As he was walking down the hallway and I headed the other way to the appointment desk, he looked over his shoulder at me and said…drumroll… “I wouldn’t do that circle swing if I were you.”

On the way out, I went to Starbucks for my now-habitual coffee, another post-visit treat. I waited on line next to a fellow masked-and-gloved- person. (By the way, if you’re from New York, you wait ON line; everyone else waits IN line.) I bought a bag of decaf to take home, plus a tall coffee to go. The young masked man asked me what variety. I told him it was espresso.

“I don’t drink Starbucks at home,” he said. “I only get it when I’m out.”

He explained that he used to live in Alaska, where he drank a local brand from the K Bay CafĂ© in Homer, Ala. He’s so loyal to the brand, and he likes it so much, that he now orders it by mail.

We left the line and chatted for a few minutes. He is 45 days out of transplant for AML, and he is also being treated by Dr. Alyea. He asked me how far out I am. I’m trying to come up with a quick answer. (“How far out from which transplant?” I want to ask.) Also, I didn't want to even mention the r-word (relapse) in front of this young man who just finished treatment.

So, I said, “I had an auto five years ago and it didn’t stick, so now I’m about 100 days out of my allo.” No need to give him TMI about the graft failure with my first allo and explain that this is my second allo and third transplant overall.

We chatted for a few more minutes about our habit of carefully watching the servers to see if they’ve touched the lid too much, and then wondering if it’s OK to ask for another lid if we’re not happy. Then we wished each other luck and headed back to pick up our cars.

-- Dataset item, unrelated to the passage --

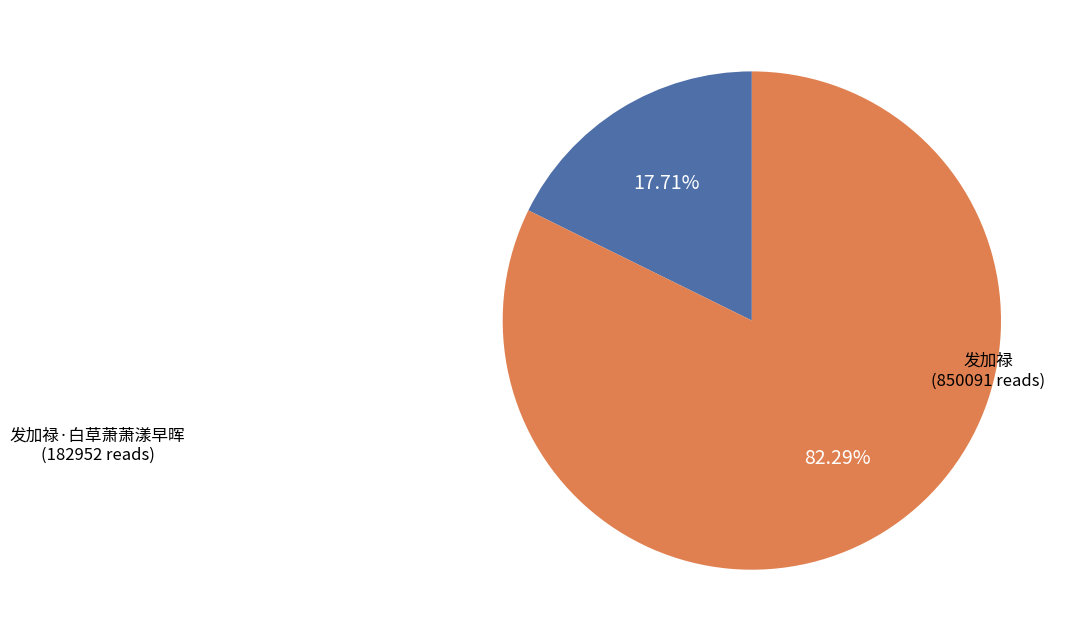

To the nearest percent, what percentage of the pie is 发加禄·白草萧萧漾早晖?

18%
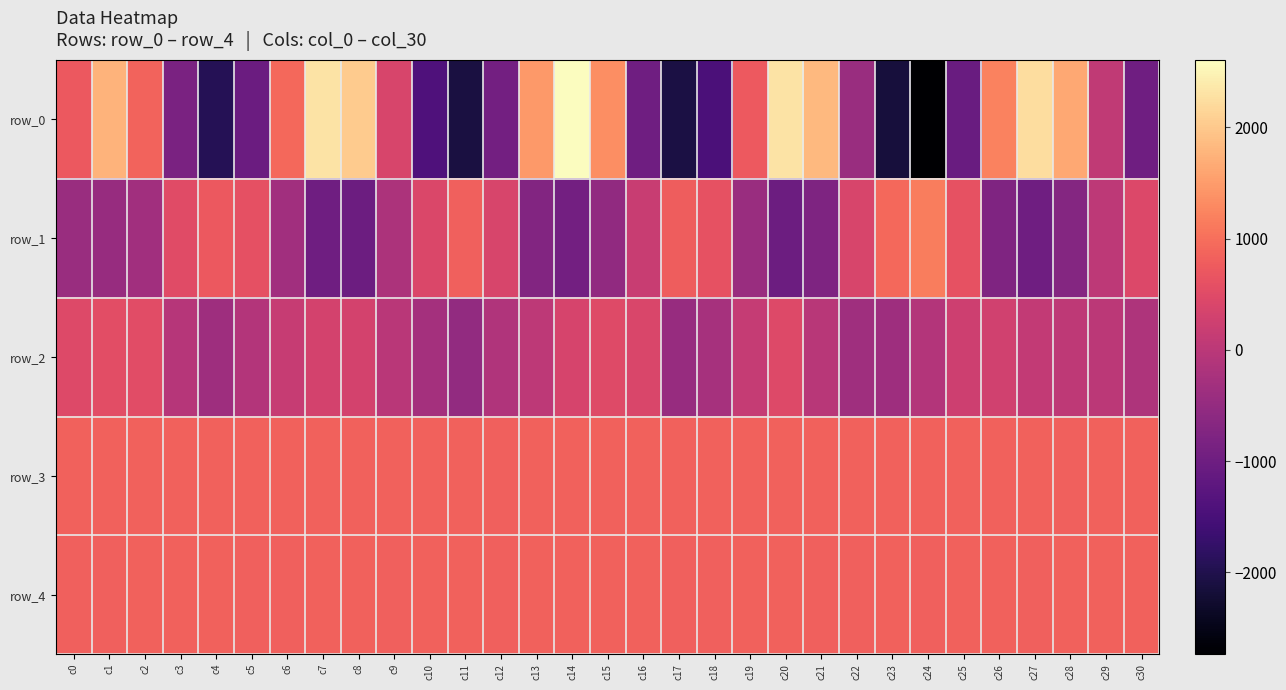

Which series has the largest total across all categories?

row_3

It was nice to be talking to the doctor about tennis swings and to the fellow patient about coffee brands. Just normal things. Nothing life-altering.


PJ said...

Good to see you're taking things in stride. Now, as for the on line/in line thing, I'm firmly in the on line camp, and my reasons are grammatical. A line is something that exists, and when you add yourself to it, you get on the end of it. If you get in the line, you're putting yourself anywhere along said line, and if you try this in NYC, you will be hurt.

Susan C said...

I loved the final words of advice fro m your doctor. So, who ya' gonna' listen to - your doctor or your tennis coach?

And I loved the chance encounter with the DF transplant patient.

Anonymous said...

The first place I heard "on line" was from the Woody Allen movie Annie Hall; definitely a Manhattan movie made by a Manhattan guy. I tried saying it for a while, but "in line" is more natural for me. I love George! He is such a good coach and you're right - No Mercy! I think that's a good thing because it makes us get better. Keep looping!

Anonymous said...

Darn that cmv! Sounds like you're feeling good though! Maybe you can figure out a ritual with the test results that aren't quite as high as before. Stickers all over them perhaps? Burn the thing? Make a paper airplane and fly it out the window? Anything but shoving it the bottom of a bag for you to brood about. But then again, it sounds like you've mentally done those things to it already. You're stronger than you let on dear, your optimism and humor shines through everything. Love that the interactions in Boston are getting more interesting, let 's hear it for graduating to coffee shops, yay!